> **To-do item**:
Leaving out all images, write out the records that follow exactly.

[Saved entries]
# # # # #
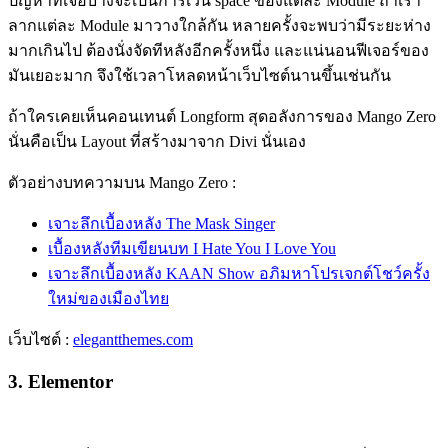
ปัญหาที่เจอบ้างจะเป็นการเว้น space ของแต่ละ Module ถ้าเรา
ลากแต่ละ Module มาวางใกล้กัน หลายครั้งจะพบว่ามีระยะห่าง
มากเกินไป ต้องนั่งจัดทีหลังอีกครั้งหนึ่ง และแน่นอนฟีเจอร์ของ
มันเยอะมาก จึงใช้เวลาโหลดหน้าเว็บไซต์นานขึ้นเช่นกัน
ถ้าใครเคยเห็นคอนเทนต์ Longform สุดอลังการของ Mango Zero
นั่นคือเป็น Layout ที่สร้างมาจาก Divi นั่นเอง
ตัวอย่างบทความบน Mango Zero :
เจาะลึกเบื้องหลัง The Mask Singer
เบื้องหลังทีมเขียนบท I Hate You I Love You
เจาะลึกเบื้องหลัง KAAN Show อภิมหาโปรเจกต์โชว์ครั้ง
ใหม่ของเมืองไทย
เว็บไซต์​ :
elegantthemes.com
3. Elementor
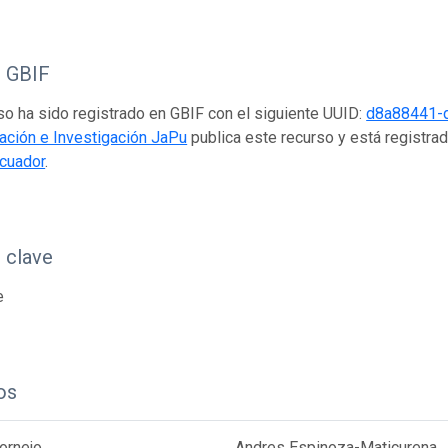
o GBIF
so ha sido registrado en GBIF con el siguiente UUID:
d8a88441-
ación e Investigación JaPu
publica este recurso y está registra
cuador
.
 clave
e
os
ornejo
Andres Espinoza-Maticurena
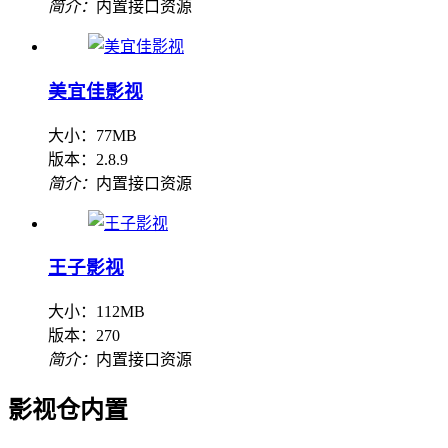
简介：
内置接口资源
美宜佳影视
大小：77MB
版本：2.8.9
简介：
内置接口资源
王子影视
大小：112MB
版本：270
简介：
内置接口资源
影视仓内置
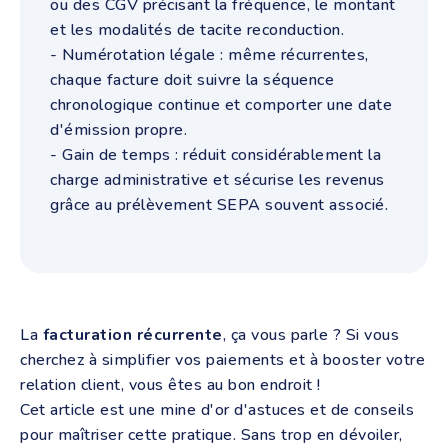
ou des CGV précisant la fréquence, le montant
et les modalités de tacite reconduction.
- Numérotation légale : même récurrentes,
chaque facture doit suivre la séquence
chronologique continue et comporter une date
d'émission propre.
- Gain de temps : réduit considérablement la
charge administrative et sécurise les revenus
grâce au prélèvement SEPA souvent associé.
La
facturation récurrente
, ça vous parle ? Si vous
cherchez à simplifier vos paiements et à booster votre
relation client, vous êtes au bon endroit !
Cet article est une mine d'or d'astuces et de conseils
pour maîtriser cette pratique. Sans trop en dévoiler,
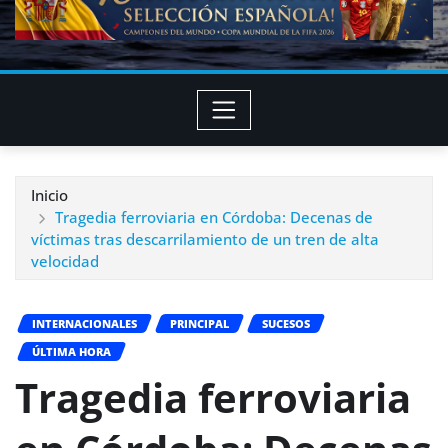
Inicio
Tragedia ferroviaria en Córdoba: Decenas de
víctimas tras descarrilamiento de un tren de alta
velocidad
INTERNACIONALES
PRINCIPAL
SUCESOS
ÚLTIMA HORA
Tragedia ferroviaria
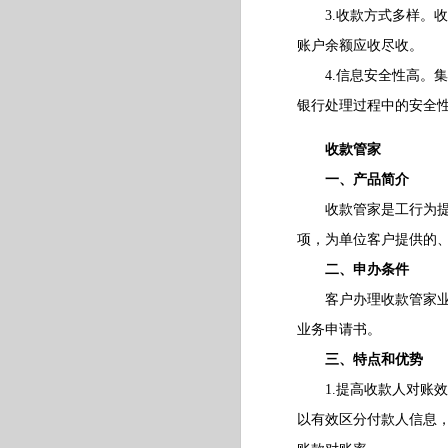
3.收款方式多样。收
账户余额应收尽收。
4.信息安全性高。集
银行处理过程中的安全
收款管家
一、产品简介
收款管家是工行为提高
项，为单位客户提供的
二、申办条件
客户办理收款管家业务
业务申请书。
三、特点和优势
1.提高收款人对账效
以有效区分付款人信息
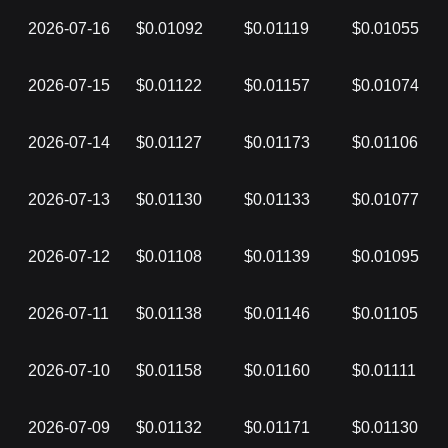
2026-07-16
$0.01092
$0.01119
$0.01055
2026-07-15
$0.01122
$0.01157
$0.01074
2026-07-14
$0.01127
$0.01173
$0.01106
2026-07-13
$0.01130
$0.01133
$0.01077
2026-07-12
$0.01108
$0.01139
$0.01095
2026-07-11
$0.01138
$0.01146
$0.01105
2026-07-10
$0.01158
$0.01160
$0.01111
2026-07-09
$0.01132
$0.01171
$0.01130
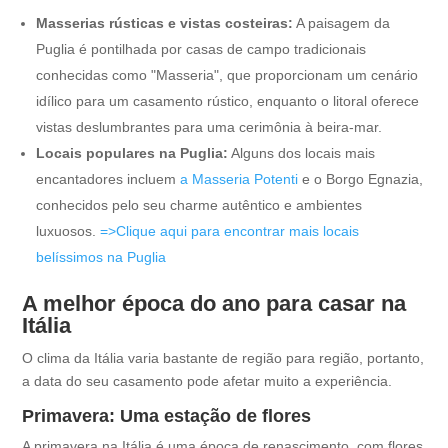
Masserias rústicas e vistas costeiras:
A paisagem da
Puglia é pontilhada por casas de campo tradicionais
conhecidas como "Masseria", que proporcionam um cenário
idílico para um casamento rústico, enquanto o litoral oferece
vistas deslumbrantes para uma cerimônia à beira-mar.
Locais populares na Puglia:
Alguns dos locais mais
encantadores incluem
a Masseria Potenti
e o Borgo Egnazia,
conhecidos pelo seu charme autêntico e ambientes
luxuosos.
=>Clique aqui para encontrar mais locais
belíssimos na Puglia
A melhor época do ano para casar na
Itália
O clima da Itália varia bastante de região para região, portanto,
a data do seu casamento pode afetar muito a experiência.
Primavera: Uma estação de flores
A primavera na Itália é uma época de renascimento, com flores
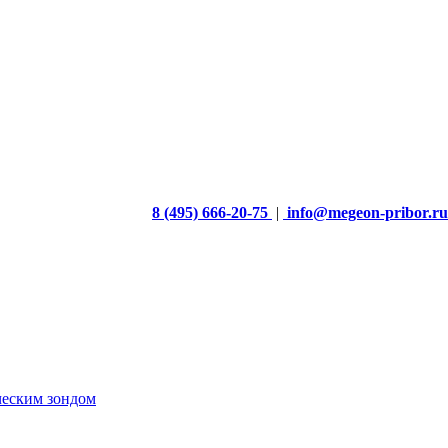
8 (495) 666-20-75
|
info@megeon-pribor.ru
ческим зондом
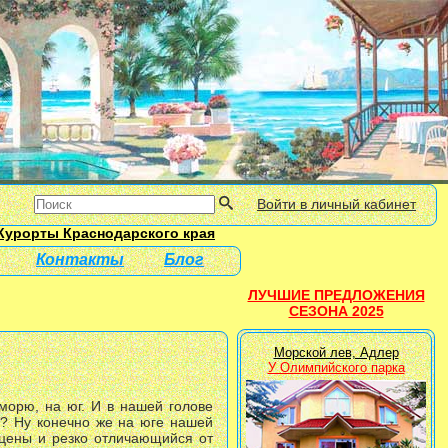
Войти в личный кабинет
Курорты Краснодарского края
Контакты
Блог
ЛУЧШИЕ ПРЕДЛОЖЕНИЯ
СЕЗОНА 2025
Морской лев, Адлер
У Олимпийского парка
морю, на юг. И в нашей голове
е? Ну конечно же на юге нашей
 цены и резко отличающийся от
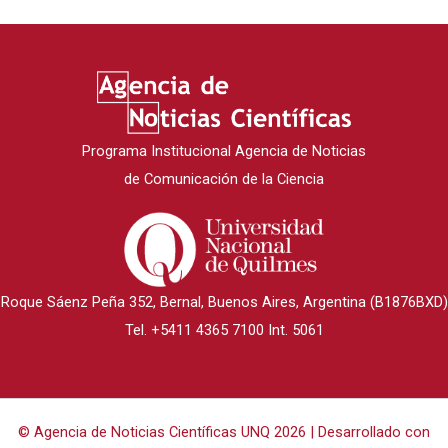
Programa Institucional Agencia de Noticias
de Comunicación de la Ciencia
Roque Sáenz Peña 352, Bernal, Buenos Aires, Argentina (B1876BXD)
Tel. +5411 4365 7100 Int. 5061
© Agencia de Noticias Científicas UNQ 2026 | Desarrollado con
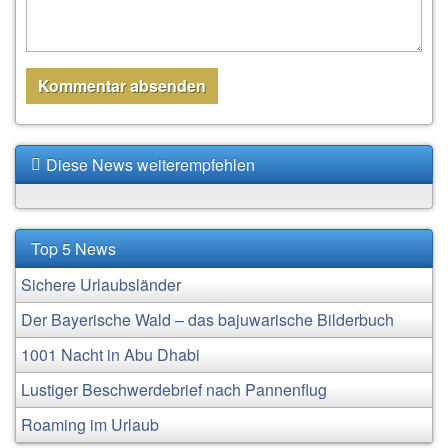
Diese News weiterempfehlen
Top 5 News
Sichere Urlaubsländer
Der Bayerische Wald – das bajuwarische Bilderbuch
1001 Nacht in Abu Dhabi
Lustiger Beschwerdebrief nach Pannenflug
Roaming im Urlaub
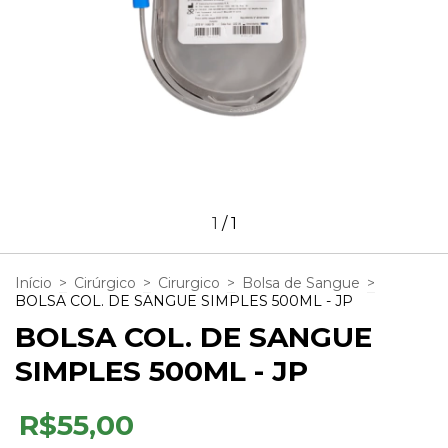
1
/
1
Início
>
Cirúrgico
>
Cirurgico
>
Bolsa de Sangue
>
BOLSA COL. DE SANGUE SIMPLES 500ML - JP
BOLSA COL. DE SANGUE
SIMPLES 500ML - JP
R$55,00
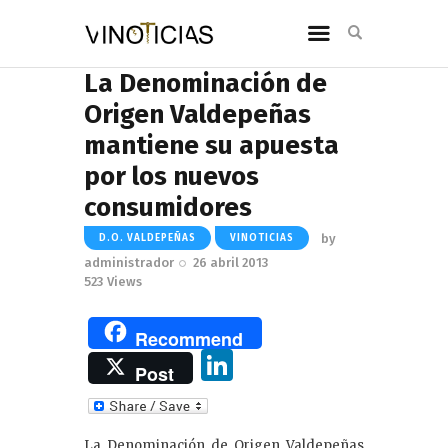
La Denominación de
Origen Valdepeñas
mantiene su apuesta
por los nuevos
consumidores
by
D.O. VALDEPEÑAS
VINOTICIAS
administrador
26 abril 2013
523
Views
Recommend
Li
Post
n
k
La Denominación de Origen Valdepeñas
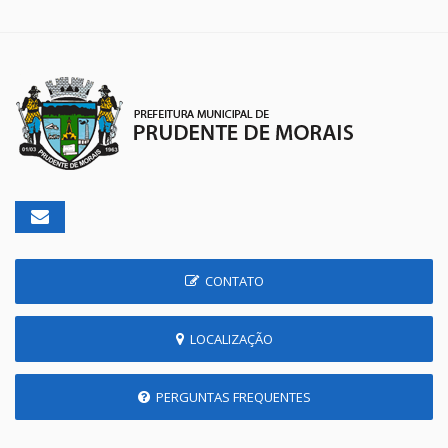
CONTATO
LOCALIZAÇÃO
PERGUNTAS FREQUENTES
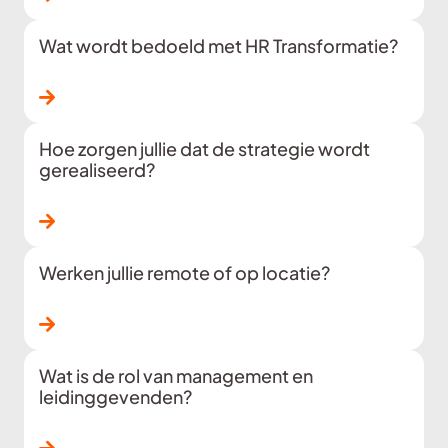
Wat wordt bedoeld met HR Transformatie?
Lees verder
Hoe zorgen jullie dat de strategie wordt
gerealiseerd?
Lees verder
Werken jullie remote of op locatie?
Lees verder
Wat is de rol van management en
leidinggevenden?
Lees verder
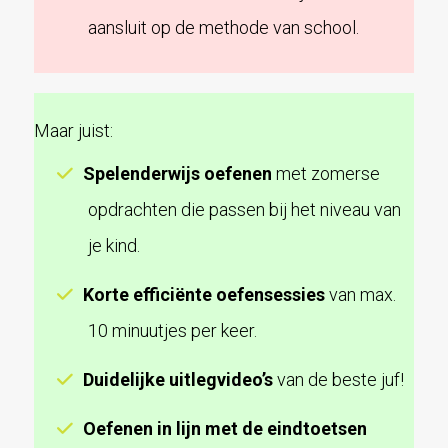
aansluit op de methode van school.
Maar juist:
Spelenderwijs oefenen
met zomerse
opdrachten die passen bij het niveau van
je kind.
Korte efficiënte oefensessies
van max.
10 minuutjes per keer.
Duidelijke uitlegvideo’s
van de beste juf!
Oefenen in lijn met de eindtoetsen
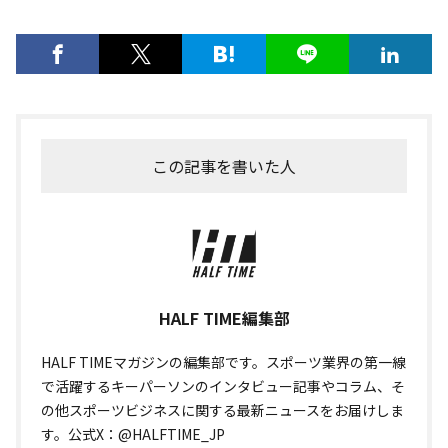
この記事を書いた人
HALF TIME編集部
HALF TIMEマガジンの編集部です。スポーツ業界の第一線
で活躍するキーパーソンのインタビュー記事やコラム、そ
の他スポーツビジネスに関する最新ニュースをお届けしま
す。公式X：@HALFTIME_JP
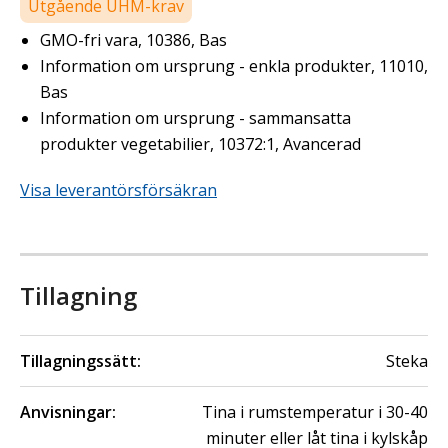
Utgående UHM-krav
GMO-fri vara, 10386, Bas
Information om ursprung - enkla produkter, 11010,
Bas
Information om ursprung - sammansatta
produkter vegetabilier, 10372:1, Avancerad
Visa leverantörsförsäkran
Tillagning
Tillagningssätt:
Steka
Anvisningar:
Tina i rumstemperatur i 30-40
minuter eller låt tina i kylskåp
# # # # #
> **Exercise output**:
ปัญหาที่เจอบ้างจะเป็นการเว้น space ของแต่ละ Module ถ้าเรา
ลากแต่ละ Module มาวางใกล้กัน หลายครั้งจะพบว่ามีระยะห่าง
มากเกินไป ต้องนั่งจัดทีหลังอีกครั้งหนึ่ง และแน่นอนฟีเจอร์ของ
มันเยอะมาก จึงใช้เวลาโหลดหน้าเว็บไซต์นานขึ้นเช่นกัน
ถ้าใครเคยเห็นคอนเทนต์ Longform สุดอลังการของ Mango Zero
นั่นคือเป็น Layout ที่สร้างมาจาก Divi นั่นเอง
ตัวอย่างบทความบน Mango Zero :
เจาะลึกเบื้องหลัง The Mask Singer
เบื้องหลังทีมเขียนบท I Hate You I Love You
เจาะลึกเบื้องหลัง KAAN Show อภิมหาโปรเจกต์โชว์ครั้ง
ใหม่ของเมืองไทย
เว็บไซต์​ :
elegantthemes.com
3. Elementor
o GBIF
so ha sido registrado en GBIF con el siguiente UUID:
d8a88441-
ación e Investigación JaPu
publica este recurso y está registra
cuador
.
 clave
e
os
ornejo
Andres Espinoza-Maticurena
简介：
内置接口资源
美宜佳影视
大小：77MB
版本：2.8.9
简介：
内置接口资源
王子影视
大小：112MB
版本：270
简介：
内置接口资源
影视仓内置
ou des CGV précisant la fréquence, le montant
et les modalités de tacite reconduction.
- Numérotation légale : même récurrentes,
chaque facture doit suivre la séquence
chronologique continue et comporter une date
d'émission propre.
- Gain de temps : réduit considérablement la
charge administrative et sécurise les revenus
grâce au prélèvement SEPA souvent associé.
La
facturation récurrente
, ça vous parle ? Si vous
cherchez à simplifier vos paiements et à booster votre
relation client, vous êtes au bon endroit !
Cet article est une mine d'or d'astuces et de conseils
pour maîtriser cette pratique. Sans trop en dévoiler,
Inicio
Tragedia ferroviaria en Córdoba: Decenas de
víctimas tras descarrilamiento de un tren de alta
velocidad
INTERNACIONALES
PRINCIPAL
SUCESOS
ÚLTIMA HORA
Tragedia ferroviaria
3.收款方式多样。收
账户余额应收尽收。
4.信息安全性高。集
银行处理过程中的安全
收款管家
一、产品简介
收款管家是工行为提高
项，为单位客户提供的
二、申办条件
客户办理收款管家业务
业务申请书。
三、特点和优势
1.提高收款人对账效
以有效区分付款人信息
2026-07-16
$0.01092
$0.01119
$0.01055
2026-07-15
$0.01122
$0.01157
$0.01074
2026-07-14
$0.01127
$0.01173
$0.01106
2026-07-13
$0.01130
$0.01133
$0.01077
2026-07-12
$0.01108
$0.01139
$0.01095
2026-07-11
$0.01138
$0.01146
$0.01105
2026-07-10
$0.01158
$0.01160
$0.01111
2026-07-09
$0.01132
$0.01171
$0.01130
Masserias rústicas e vistas costeiras:
A paisagem da
Puglia é pontilhada por casas de campo tradicionais
conhecidas como "Masseria", que proporcionam um cenário
idílico para um casamento rústico, enquanto o litoral oferece
vistas deslumbrantes para uma cerimônia à beira-mar.
Locais populares na Puglia:
Alguns dos locais mais
encantadores incluem
a Masseria Potenti
e o Borgo Egnazia,
conhecidos pelo seu charme autêntico e ambientes
luxuosos.
=>Clique aqui para encontrar mais locais
belíssimos na Puglia
A melhor época do ano para casar na
Itália
O clima da Itália varia bastante de região para região, portanto,
a data do seu casamento pode afetar muito a experiência.
Primavera: Uma estação de flores
A primavera na Itália é uma época de renascimento, com flores
8 (495) 666-20-75
|
info@megeon-pribor.ru
ческим зондом
Войти в личный кабинет
Курорты Краснодарского края
Контакты
Блог
ЛУЧШИЕ ПРЕДЛОЖЕНИЯ
СЕЗОНА 2025
Морской лев, Адлер
У Олимпийского парка
морю, на юг. И в нашей голове
е? Ну конечно же на юге нашей
 цены и резко отличающийся от
Programa Institucional Agencia de Noticias
de Comunicación de la Ciencia
Roque Sáenz Peña 352, Bernal, Buenos Aires, Argentina (B1876BXD)
Tel. +5411 4365 7100 Int. 5061
© Agencia de Noticias Científicas UNQ 2026 | Desarrollado con
Diese News weiterempfehlen
Top 5 News
Sichere Urlaubsländer
Der Bayerische Wald – das bajuwarische Bilderbuch
1001 Nacht in Abu Dhabi
Lustiger Beschwerdebrief nach Pannenflug
Roaming im Urlaub
1
/
1
Início
>
Cirúrgico
>
Cirurgico
>
Bolsa de Sangue
>
BOLSA COL. DE SANGUE SIMPLES 500ML - JP
BOLSA COL. DE SANGUE
SIMPLES 500ML - JP
R$55,00
La Denominación de
Origen Valdepeñas
mantiene su apuesta
por los nuevos
consumidores
by
D.O. VALDEPEÑAS
VINOTICIAS
administrador
26 abril 2013
523
Views
Recommend
Li
Post
n
k
La Denominación de Origen Valdepeñas
CONTATO
LOCALIZAÇÃO
PERGUNTAS FREQUENTES
Wat wordt bedoeld met HR Transformatie?
Lees verder
Hoe zorgen jullie dat de strategie wordt
gerealiseerd?
Lees verder
Werken jullie remote of op locatie?
Lees verder
Wat is de rol van management en
leidinggevenden?
Lees verder
aansluit op de methode van school.
Maar juist:
Spelenderwijs oefenen
met zomerse
opdrachten die passen bij het niveau van
je kind.
Korte efficiënte oefensessies
van max.
10 minuutjes per keer.
Duidelijke uitlegvideo’s
van de beste juf!
Oefenen in lijn met de eindtoetsen
この記事を書いた人
HALF TIME編集部
HALF TIMEマガジンの編集部です。スポーツ業界の第一線
で活躍するキーパーソンのインタビュー記事やコラム、そ
の他スポーツビジネスに関する最新ニュースをお届けしま
す。公式X：@HALFTIME_JP
Utgående UHM-krav
GMO-fri vara, 10386, Bas
Information om ursprung - enkla produkter, 11010,
Bas
Information om ursprung - sammansatta
produkter vegetabilier, 10372:1, Avancerad
Visa leverantörsförsäkran
Tillagning
Tillagningssätt:
Steka
Anvisningar:
Tina i rumstemperatur i 30-40
minuter eller låt tina i kylskåp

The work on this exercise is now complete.